小橘湊林青霧身邊,悄悄地說,“小霧姐,路序準備唱歌給陳耳聽。”
林青霧望過去,路序整個人是對着直播的手機,而陳耳坐鏡頭之後,安靜等待。
“給人唱歌,是很暧昧的事。”小橘說。
林青霧眼眸微微一動,不知道想到什麼,“是嗎?”
小橘狠狠點頭,“那種,隻給你唱,隻為你唱,其中的情愫隻有彼此知道,暗戳戳的小心思,可惜了,怎麼就沒人給我唱。”
在她們談話間,路序已經找好了想唱的歌。
林青霧跟周雪度也和陳耳一樣,在鏡頭之後坐下。
路序唱的是曾轶可的《有可能的夜晚》,他聲音偏溫柔,唱得輕緩,眼神直直穿過鏡頭,落在陳耳身上。
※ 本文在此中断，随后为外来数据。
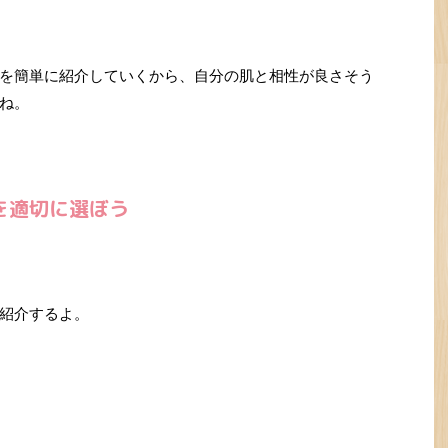
を簡単に紹介していくから、自分の肌と相性が良さそう
ね。
を適切に選ぼう
紹介するよ。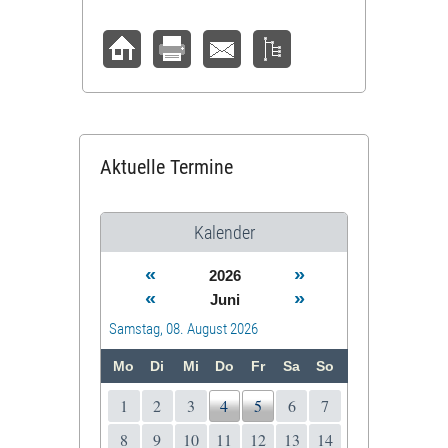
Aktuelle Termine
Kalender
«
»
2026
«
»
Juni
Samstag, 08. August 2026
Mo
Di
Mi
Do
Fr
Sa
So
1
2
3
4
5
6
7
8
9
10
11
12
13
14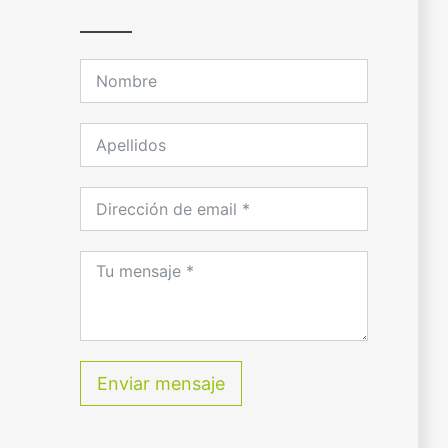
Enviar mensaje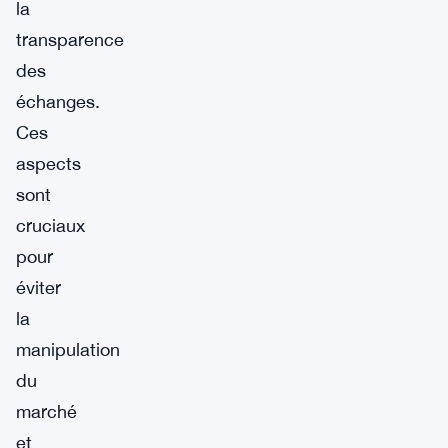
la
transparence
des
échanges.
Ces
aspects
sont
cruciaux
pour
éviter
la
manipulation
du
marché
et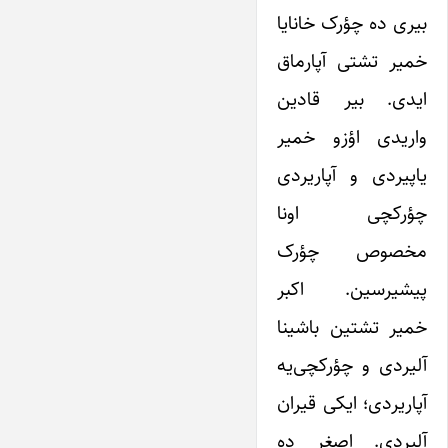
بیری ده چؤرک خانایا
خمیر تشتی آپارماق
ایدی. بیر قادین
واریدی اؤزو خمیر
یاپیردی و آپاریردی
چؤرکچی اونا
مخصوص چؤرک
پیشیرسین. اکبر
خمیر تشتین باشینا
آلیردی و چؤرکچی‌یه
آپاریردی؛ ایکی قیران
آلیردی. اصغر ده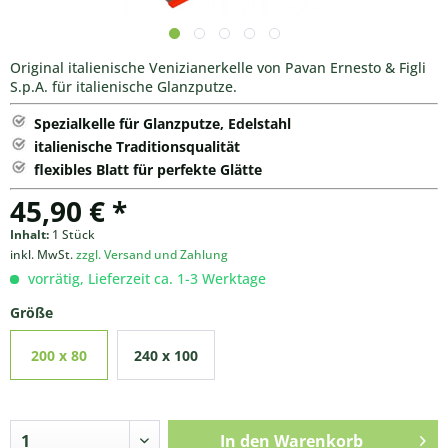
Original italienische Venizianerkelle von Pavan Ernesto & Figli
S.p.A. für italienische Glanzputze.
Spezialkelle für Glanzputze, Edelstahl
italienische Traditionsqualität
flexibles Blatt für perfekte Glätte
45,90 € *
Inhalt:
1 Stück
inkl. MwSt.
zzgl. Versand und Zahlung
vorrätig, Lieferzeit ca. 1-3 Werktage
Größe
200 x 80
240 x 100
mm
mm
In den
Warenkorb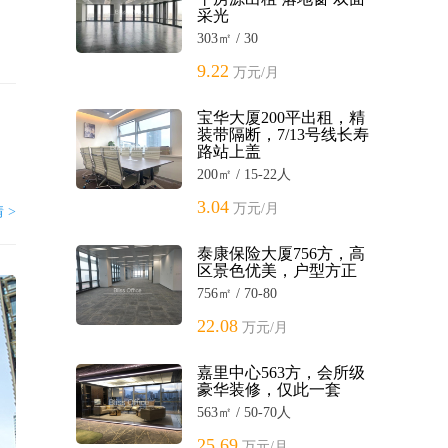
采光
303㎡ / 30
9.22
万元/月
宝华大厦200平出租，精
装带隔断，7/13号线长寿
路站上盖
200㎡ / 15-22人
3.04
万元/月
 >
泰康保险大厦756方，高
区景色优美，户型方正
756㎡ / 70-80
22.08
万元/月
嘉里中心563方，会所级
豪华装修，仅此一套
563㎡ / 50-70人
25.69
万元/月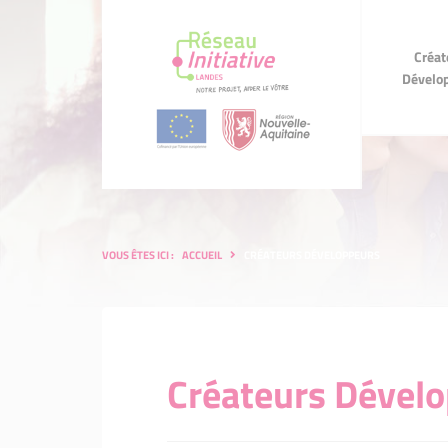
Créateurs
Créat
Développeurs
d'
Dévelo
VOUS ÊTES ICI :
ACCUEIL
CRÉATEURS DÉVELOPPEURS
Créateurs Dével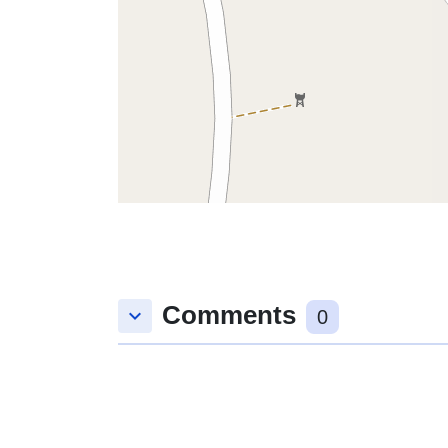
Comments
keyboard_arrow_down
0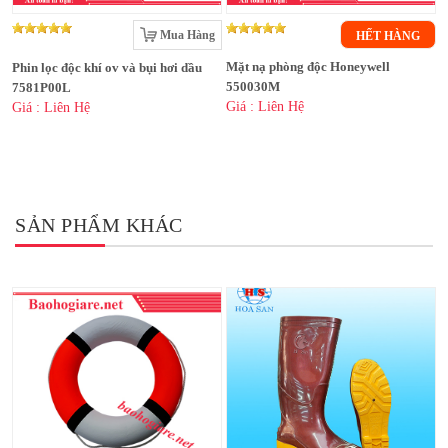
Mua Hàng
HẾT HÀNG
Mặt nạ phòng độc Honeywell
Phin lọc độc khí ov và bụi hơi dầu
550030M
7581P00L
Giá : Liên Hệ
Giá : Liên Hệ
SẢN PHẨM KHÁC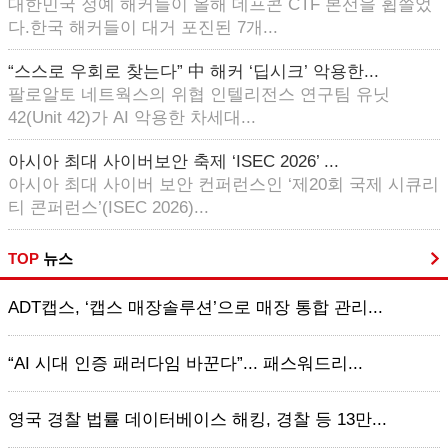
대한민국 정예 해커들이 올해 데프콘 CTF 본선을 휩쓸었
다.한국 해커들이 대거 포진된 7개...
“스스로 우회로 찾는다” 中 해커 ‘딥시크’ 악용한...
팔로알토 네트웍스의 위협 인텔리전스 연구팀 유닛
42(Unit 42)가 AI 악용한 차세대...
아시아 최대 사이버보안 축제 ‘ISEC 2026’ ...
아시아 최대 사이버 보안 컨퍼런스인 ‘제20회 국제 시큐리
티 콘퍼런스’(ISEC 2026)...
TOP
뉴스
ADT캡스, ‘캡스 매장솔루션’으로 매장 통합 관리...
“AI 시대 인증 패러다임 바꾼다”... 패스워드리...
영국 경찰 법률 데이터베이스 해킹, 경찰 등 13만...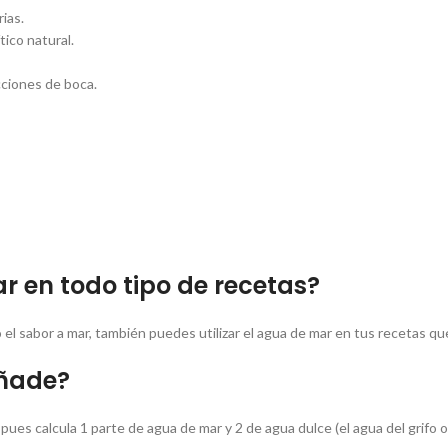
rias.
tico natural.
cciones de boca.
ar en todo tipo de recetas?
 el sabor a mar, también puedes utilizar el agua de mar en tus recetas qu
añade?
 pues calcula 1 parte de agua de mar y 2 de agua dulce (el agua del grifo 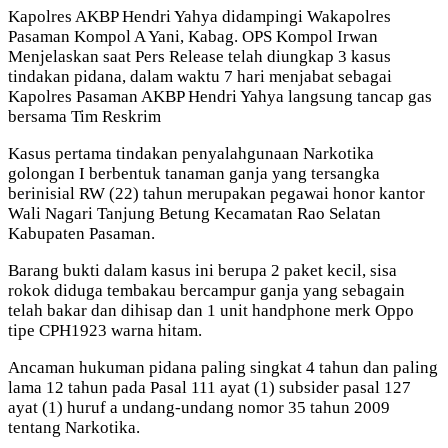
Kapolres AKBP Hendri Yahya didampingi Wakapolres
Pasaman Kompol A Yani, Kabag. OPS Kompol Irwan
Menjelaskan saat Pers Release telah diungkap 3 kasus
tindakan pidana, dalam waktu 7 hari menjabat sebagai
Kapolres Pasaman AKBP Hendri Yahya langsung tancap gas
bersama Tim Reskrim
Kasus pertama tindakan penyalahgunaan Narkotika
golongan I berbentuk tanaman ganja yang tersangka
berinisial RW (22) tahun merupakan pegawai honor kantor
Wali Nagari Tanjung Betung Kecamatan Rao Selatan
Kabupaten Pasaman.
Barang bukti dalam kasus ini berupa 2 paket kecil, sisa
rokok diduga tembakau bercampur ganja yang sebagain
telah bakar dan dihisap dan 1 unit handphone merk Oppo
tipe CPH1923 warna hitam.
Ancaman hukuman pidana paling singkat 4 tahun dan paling
lama 12 tahun pada Pasal 111 ayat (1) subsider pasal 127
ayat (1) huruf a undang-undang nomor 35 tahun 2009
tentang Narkotika.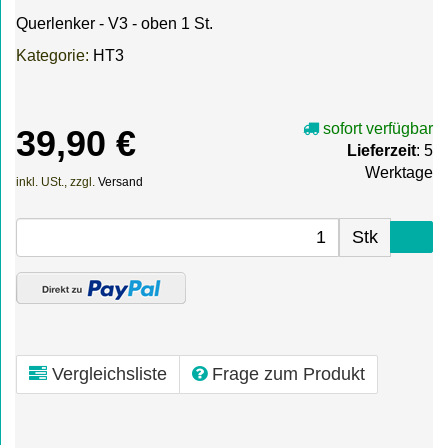
Querlenker - V3 - oben 1 St.
Kategorie:
HT3
sofort verfügbar
39,90 €
Lieferzeit
: 5
Werktage
inkl. USt., zzgl.
Versand
Stk
Vergleichsliste
Frage zum Produkt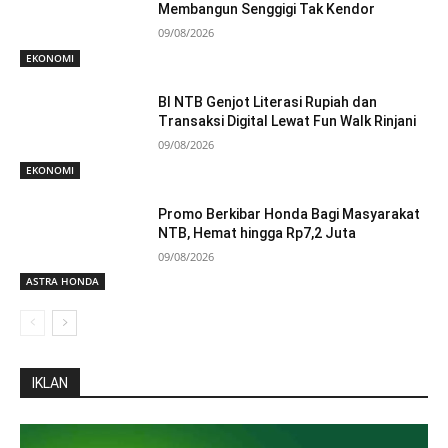
Membangun Senggigi Tak Kendor
09/08/2026
EKONOMI
BI NTB Genjot Literasi Rupiah dan
Transaksi Digital Lewat Fun Walk Rinjani
09/08/2026
EKONOMI
Promo Berkibar Honda Bagi Masyarakat
NTB, Hemat hingga Rp7,2 Juta
09/08/2026
ASTRA HONDA
IKLAN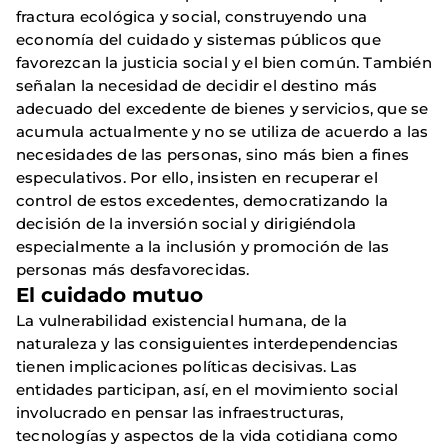
fractura ecológica y social, construyendo una
economía del cuidado y sistemas públicos que
favorezcan la justicia social y el bien común. También
señalan la necesidad de decidir el destino más
adecuado del excedente de bienes y servicios, que se
acumula actualmente y no se utiliza de acuerdo a las
necesidades de las personas, sino más bien a fines
especulativos. Por ello, insisten en recuperar el
control de estos excedentes, democratizando la
decisión de la inversión social y dirigiéndola
especialmente a la inclusión y promoción de las
personas más desfavorecidas.
El cuidado mutuo
La vulnerabilidad existencial humana, de la
naturaleza y las consiguientes interdependencias
tienen implicaciones políticas decisivas. Las
entidades participan, así, en el movimiento social
involucrado en pensar las infraestructuras,
tecnologías y aspectos de la vida cotidiana como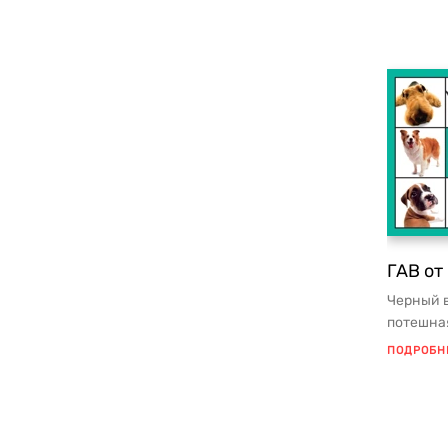
ГАВ от
Черный в
потешна
фотограф
ПОДРОБН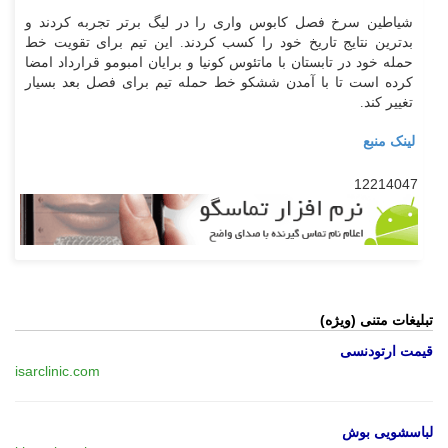
شیاطین سرخ فصل کابوس واری را در لیگ برتر تجربه کردند و
بدترین نتایج تاریخ خود را کسب کردند. این تیم برای تقویت خط
حمله خود در تابستان با ماتئوس کونیا و برایان امبومو قرارداد امضا
کرده است تا با آمدن ششکو خط حمله تیم برای فصل بعد بسیار
تغییر کند.
لینک منبع
12214047
تبلیغات متنی (ویژه)
قیمت ارتودنسی
isarclinic.com
لباسشویی بوش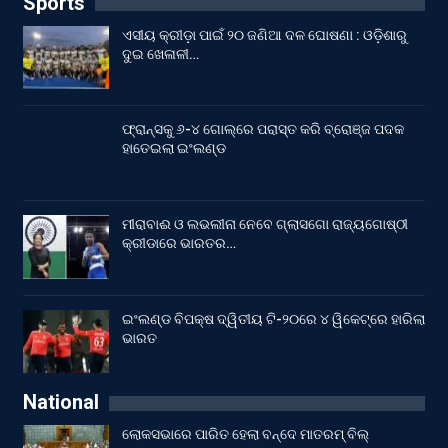
Sports
ଏସୀୟ କ୍ରୀଡ଼ା ପାଇଁ ୨୦ ଜଣିଆ ଦଳ ଘୋଷଣା : ଓଡ଼ିଶାରୁ
ଦୁଇ ଖେଳାଳୀ…
ଫ୍ରାନ୍ସକୁ ୬-୪ ଗୋଲ୍‌ରେ ପରାସ୍ତ କରି ବ୍ରୋଞ୍ଜ ପଦକ
ହାତେଇଲା ଇଂଲଣ୍ଡ
ମୀରାବାଈ ଓ ଲଭଲୀନା ନେବେ ଗ୍ଲାସଗୋ ରାଜ୍ୟଗୋଷ୍ଠୀ
କ୍ରୀଡାରେ ଭାରତର…
ଇଂଲଣ୍ଡ ବିପକ୍ଷ ଦ୍ୱିତୀୟ ଟି-୨୦ରେ ୪ ୱିକେଟ୍‌ରେ ହାରିଲା
ଭାରତ
National
ଲୋକସଭାରେ ପାରିତ ହେଲା ବନ୍ଦେ ମାତରମ୍‌ ବିଲ୍‌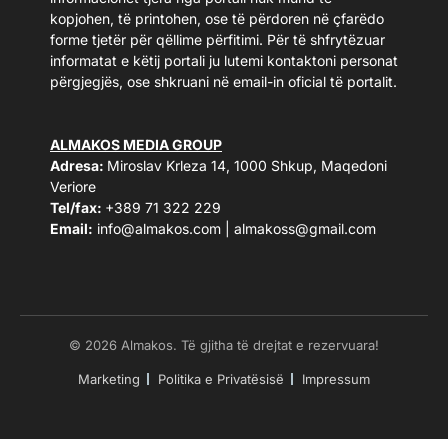
kopjohen, të printohen, ose të përdoren në çfarëdo
forme tjetër për qëllime përfitimi. Për të shfrytëzuar
informatat e këtij portali ju lutemi kontaktoni personat
përgjegjës, ose shkruani në email-in oficial të portalit.
ALMAKOS MEDIA GROUP
Adresa:
Miroslav Krleza 14, 1000 Shkup, Maqedoni
Veriore
Tel/fax:
+389 71 322 229
Email:
info@almakos.com
|
almakoss@gmail.com
© 2026 Almakos. Të gjitha të drejtat e rezervuara!
Marketing
Politika e Privatësisë
Impressum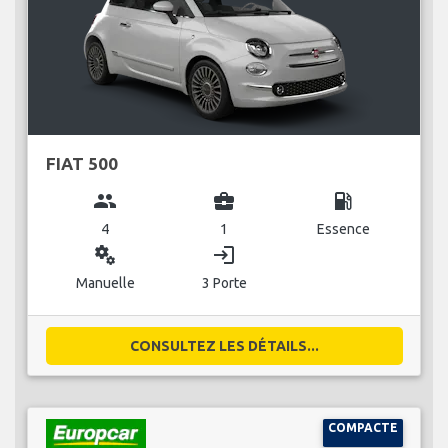
FIAT 500
group
business_center
local_gas_station
4
1
Essence
miscellaneous_services
login
Manuelle
3 Porte
CONSULTEZ LES DÉTAILS...
COMPACTE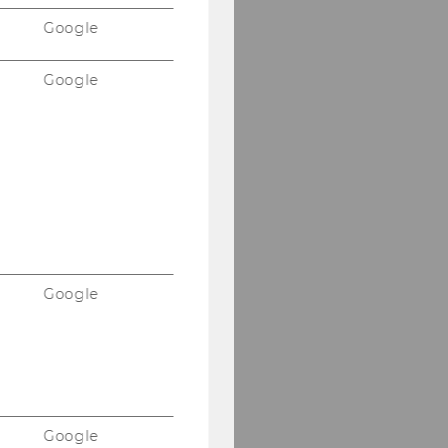
Google
Google
Google
Google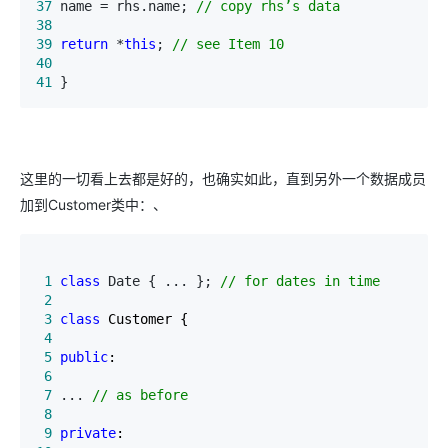
37
 name = rhs.name; 
//
 copy rhs’s data
38
39
return
 *
this
; 
//
 see Item 10
40
41
 }
这里的一切看上去都是好的，也确实如此，直到另外一个数据成员
加到Customer类中：、
 1
class
 Date { ... }; 
//
 for dates in time
 2
 3
class
 4
 5
public
 6
 7
 ... 
//
 as before
 8
 9
private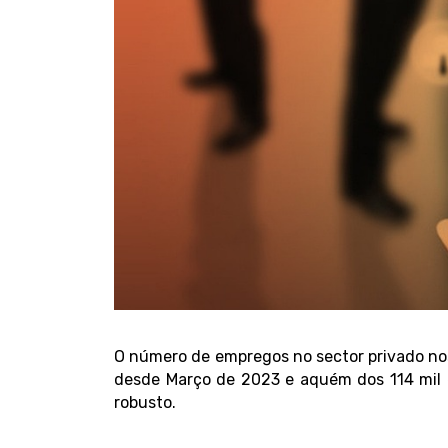
O número de empregos no sector privado nos 
desde Março de 2023 e aquém dos 114 mil e
robusto.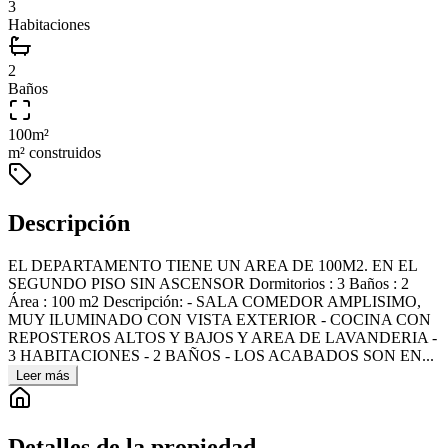
3
Habitaciones
2
Baños
100
m²
m² construidos
Descripción
EL DEPARTAMENTO TIENE UN AREA DE 100M2. EN EL
SEGUNDO PISO SIN ASCENSOR Dormitorios : 3 Baños : 2
Área : 100 m2 Descripción: - SALA COMEDOR AMPLISIMO,
MUY ILUMINADO CON VISTA EXTERIOR - COCINA CON
REPOSTEROS ALTOS Y BAJOS Y AREA DE LAVANDERIA -
3 HABITACIONES - 2 BAÑOS - LOS ACABADOS SON EN...
Leer más
Detalles de la propiedad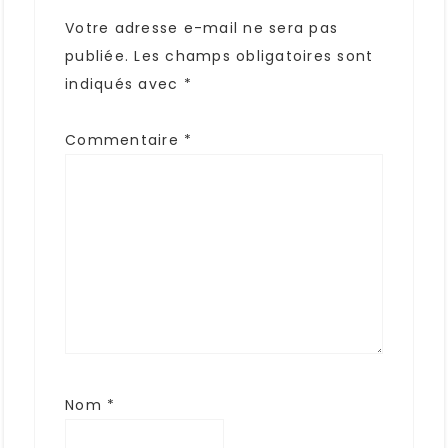
Votre adresse e-mail ne sera pas
publiée.
Les champs obligatoires sont
indiqués avec
*
Commentaire
*
Nom
*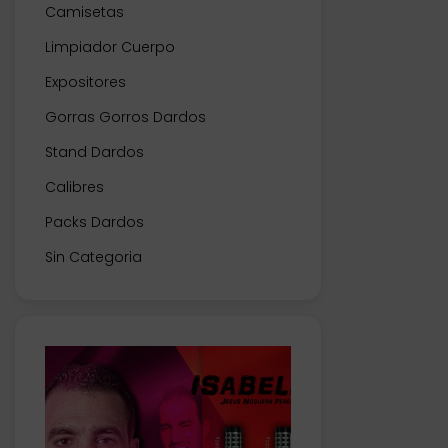
Camisetas
Limpiador Cuerpo
Expositores
Gorras Gorros Dardos
Stand Dardos
Calibres
Packs Dardos
Sin Categoria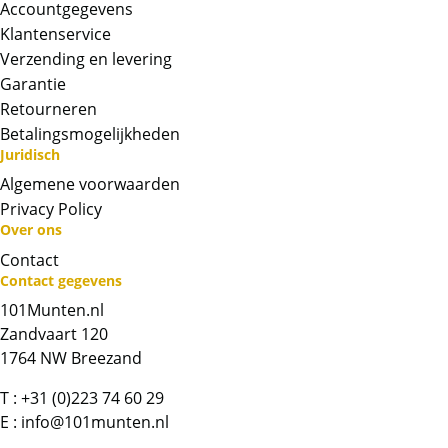
Accountgegevens
Foto
Klantenservice
De foto bij dit artikel is ter indicatie. De munt
Verzending en levering
die wij te koop aanbieden een andere kwaliteit
Garantie
hebben dan de munt op de foto.
Retourneren
Levering
tien gulden 1897 streepje onder 7
Betalingsmogelijkheden
Juridisch
Deze munt wordt in een plastic zakje geleverd.
De munten zijn van diverse kwaliteiten en
Algemene voorwaarden
kunnen heel soms montagesporen bevatten.
Privacy Policy
Over ons
BTW
Contact
Deze gouden munten zijn vrijgesteld van btw.
Contact gegevens
101Munten.nl
Chat met ons
Zandvaart 120
1764 NW Breezand
Whatsapp ons!
T :
+31 (0)223 74 60 29
E :
info@101munten.nl
Bel ons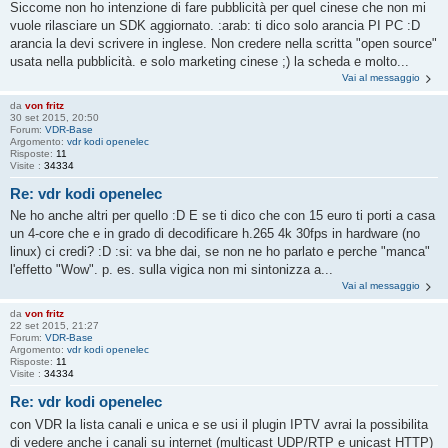
Siccome non ho intenzione di fare pubblicità per quel cinese che non mi
vuole rilasciare un SDK aggiornato. :arab: ti dico solo arancia PI PC :D
arancia la devi scrivere in inglese. Non credere nella scritta "open source"
usata nella pubblicità. e solo marketing cinese ;) la scheda e molto...
Vai al messaggio
da
von fritz
30 set 2015, 20:50
Forum:
VDR-Base
Argomento:
vdr kodi openelec
Risposte:
11
Visite :
34334
Re: vdr kodi openelec
Ne ho anche altri per quello :D E se ti dico che con 15 euro ti porti a casa
un 4-core che e in grado di decodificare h.265 4k 30fps in hardware (no
linux) ci credi? :D :si: va bhe dai, se non ne ho parlato e perche "manca"
l'effetto "Wow". p. es. sulla vigica non mi sintonizza a...
Vai al messaggio
da
von fritz
22 set 2015, 21:27
Forum:
VDR-Base
Argomento:
vdr kodi openelec
Risposte:
11
Visite :
34334
Re: vdr kodi openelec
con VDR la lista canali e unica e se usi il plugin IPTV avrai la possibilita
di vedere anche i canali su internet (multicast UDP/RTP e unicast HTTP)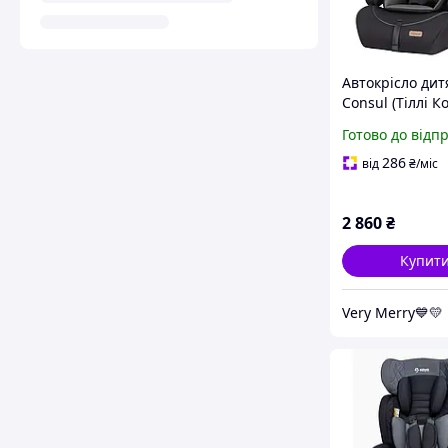
Автокрісло дитя
Consul (Тіллі Ко
531/4 Light Grey
Готово до відп
сірий колір) від
кг
286
від
₴
/міс
2 860
₴
Купит
Very Merry💙💛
他唱到那句:“如果要我開口,隻能說一句話,讓我成為你的有可能。”
林青霧感覺到,身邊的陳耳好像要熟透了。
微微一瞥,她的眼睛,也是望着路序的,堅定的要劃過一切阻礙。
他們是彼此心意相通的。
直播間裡為數不多的人見證了路序為陳耳唱歌的這一幕。
阿很小橘直播内容,主要就是唱歌聊天,沒什麼技術含量,一半愛好,一半維持賬号流量。
看了會,周雪度戳了戳林青霧的肩膀。
有些癢,林青霧回過頭,“怎麼了。”
周雪度小聲,“走不走?”
“去哪?”
周雪度随意指向海灘另一邊。
林青霧點了點頭。
兩人對視一眼,曲着腰,偷偷地往外走。
阿很看着兩人明顯得不能再明顯的動作,納悶,他們在幹什麼?
也在這刻,之前覺得不對勁的東西,豁然開朗。
他喊去不去直播的時候,小霧姐,好像是從小雪哥房間露台出來的。
-
兩人成功逃離。
周雪度心情不錯,在哼着路序剛唱過的那首歌。
和路序唱的感覺不同,周雪度隻是随口的哼唱,語調上揚了點,多了放肆,但整句詞都在調上。
他們慢悠悠晃着。
海風的聲音在夜晚格外明顯。
這邊人少,光亮也愈微暗,兩人身影漸漸被隐去,像和無邊夜色融為一體。
林青霧拿出手機,調開手電筒。
光綻放出,照亮周身。
林青霧突然想吓一吓周雪度,将光對準自己的臉,空出那隻手比做爪子裝模作樣。
周雪度壓根沒被吓到。
但他會裝,他雙手捂住臉,“啊啊啊,不要吃我啊。”
林青霧笑得不行。
來霧散的客人,常常誇她溫柔大氣。
接觸過她的人,覺得她努力能幹。
但她自己知道,有時候她也挺跳脫的。
就像遇到調皮小孩時,也能将他手中的糖騙過來吃掉。
周雪度看着她笑,笑得手機都拿不穩,手電筒的光胡亂拍打在他臉上,不知怎麼,他跟着笑了。
他發現,其實他挺會捕捉到她的小表情。
也許她自己也沒發現,很靈動。
所以,他就挺好奇,她的眼裡為什麼總淡淡的。
兩人一路朝前走,夜越深。
周雪度幹脆也打開了手電筒。
光影搖搖晃晃,他們像是落在地上的兩顆星星。
“你知道嗎周雪度。”
林青霧朝前小跑了幾步,轉過身,面對着他,倒着走。
“在我小時候,有段時間我經常夢見,天空的星體離地面很近很近,它們在我的眼前放大再放大,比城市高樓還要大,而我站在它們之下,渺小的像隻螞蟻,如果它們想,不費吹灰之力就能将我壓垮。”
她的臉,在光影下若隐若現,模糊了表情。
她松了頭發,随着動作向他這邊飄蕩,再走近點就能碰到。
他沒有靠近,就隔着這麼點距離看她。
周雪度不知道她說這些事的意圖,依舊很認真在聽。
“然後呢?它有掉下來嗎?”
他像個好學不倦的學生,在提問。
林青霧搖搖頭,發絲遮住她臉,她擡手撥開,“他沒掉下來,我飛上去了。”
周雪度喉嚨裡溢出聲笑,“你打敗了它。”
“對,”林青霧看着他很認真說,“我不僅在夢裡,在現實也是。”
她繼續道:“之後很長一段時間,我頻繁的做這種夢,以至于我晚上出門,變得很懼怕夜空。”
林青霧指向上方。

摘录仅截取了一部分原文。